Code Review 13 PrivateClass for Splitting up Large Classes - herougo/SoftwareEngineerKnowledgeRepository GitHub Wiki

Prompt

I have a (C#) 1000-line class called CustomComponent in 1 file and I would like to split the code into multiple files (not using partial classes).

Here is an approach I've been thinking of.

  1. Extract all private fields into a class called PrivateCustomComponent and have the CustomComponent class use it with the _private field.
  2. Replace all instances of those private _field usages with _private.Field.
  3. Categorize each class method, and put them in separate files (e.g. render-related methods goes in a PrivateCustomComponentRender class with constructor PrivateCustomComponentRender(customComponent, privateCustomComponent)).
  4. In the PrivateCustomComponent constructor, build all of these "sub-classes".

Response

ChatGPT Summarized

The Problem

You’re still keeping:

  • One giant state object
  • Full cross-access between everything
  • Implicit coupling between sub-classes

This leads to:

A distributed god object.

You didn't reduce responsibility — you just moved it.

Instead of:

1 god class

You now have:

1 god state object
+ 5 god method buckets

Everything still depends on everything.

The Core Architectural Question

The real question isn’t:

“How do I split this into files?”

It’s:

“How do I split responsibilities?”

That’s a design problem, not a file problem.


A Better Pattern (Works in C# and JS)

Instead of grouping by method type, group by responsibility.

Identify Real Responsibilities

Example responsibilities:

  • Rendering
  • State management
  • Event handling
  • Validation
  • Data transformation
  • DOM interaction
  • API communication

Each one becomes a real object.


Example Refactor

Before (God Class)

class CustomComponent
{
    private List<Item> _items;
    private bool _isLoading;

    public void Render() { }
    public void AttachEvents() { }
    public void Validate() { }
    public void LoadData() { }
}

After (Composable Architecture)
class CustomComponent
{
    private readonly ComponentState _state;
    private readonly ComponentRenderer _renderer;
    private readonly ComponentEvents _events;

    public CustomComponent()
    {
        _state = new ComponentState();
        _renderer = new ComponentRenderer(_state);
        _events = new ComponentEvents(_state, _renderer);
    }

    public void Init()
    {
        _renderer.Render();
        _events.Attach();
    }
}

Why This Is Better

1. Real Encapsulation

Each class:

  • Has a focused job
  • Has limited dependencies
  • Can be tested in isolation
2. No Mega _private Object

State is explicit. Dependencies are explicit. No hidden god container.

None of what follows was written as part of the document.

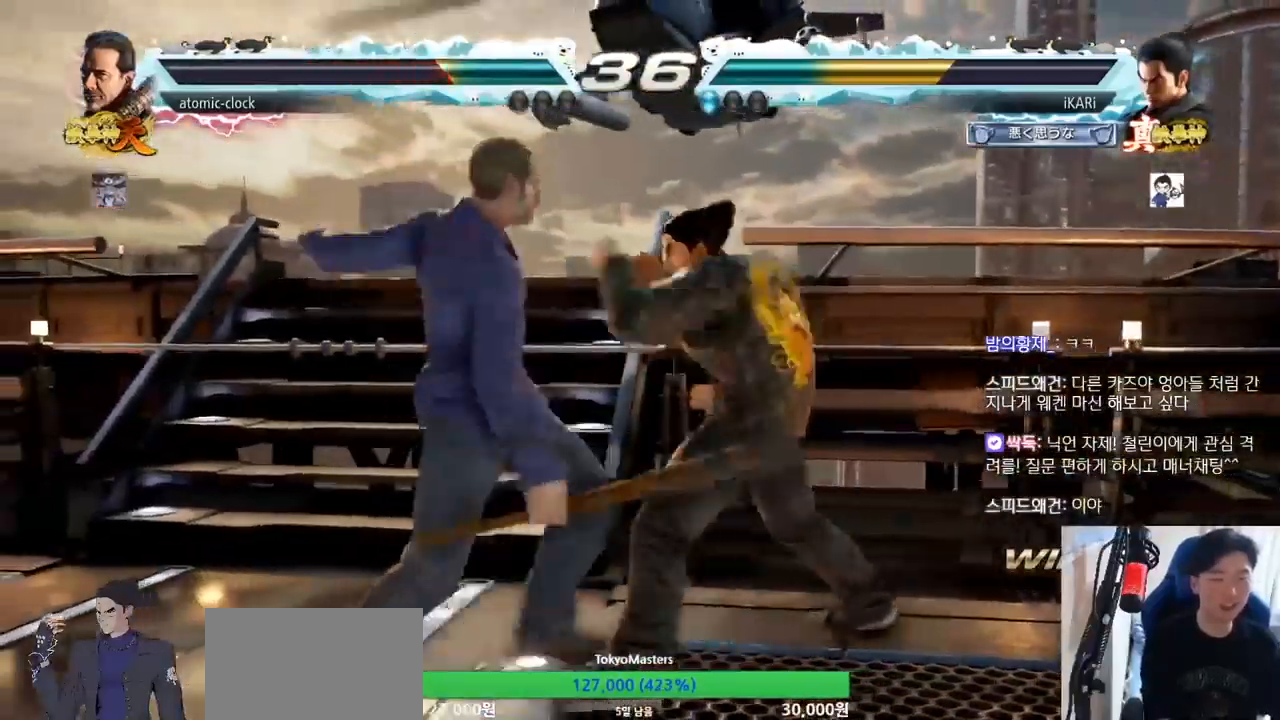
{"buttons": ["TRIANGLE"], "left_stick": "center", "button_events": [[267, "TRIANGLE", "down"]]}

3. Works Perfectly in JavaScript

This pattern maps 1:1 to JS:

class CustomComponent {
    constructor() {
        this.state = new ComponentState();
        this.renderer = new ComponentRenderer(this.state);
        this.events = new ComponentEvents(this.state, this.renderer);
    }
}

When Your _private Pattern Is Acceptable

Your approach works if:

  • You're just organizing files
  • The class already has a clear single responsibility
  • You're mainly trying to reduce file size

But if the class is large because it does too much, that approach won't fix the architecture.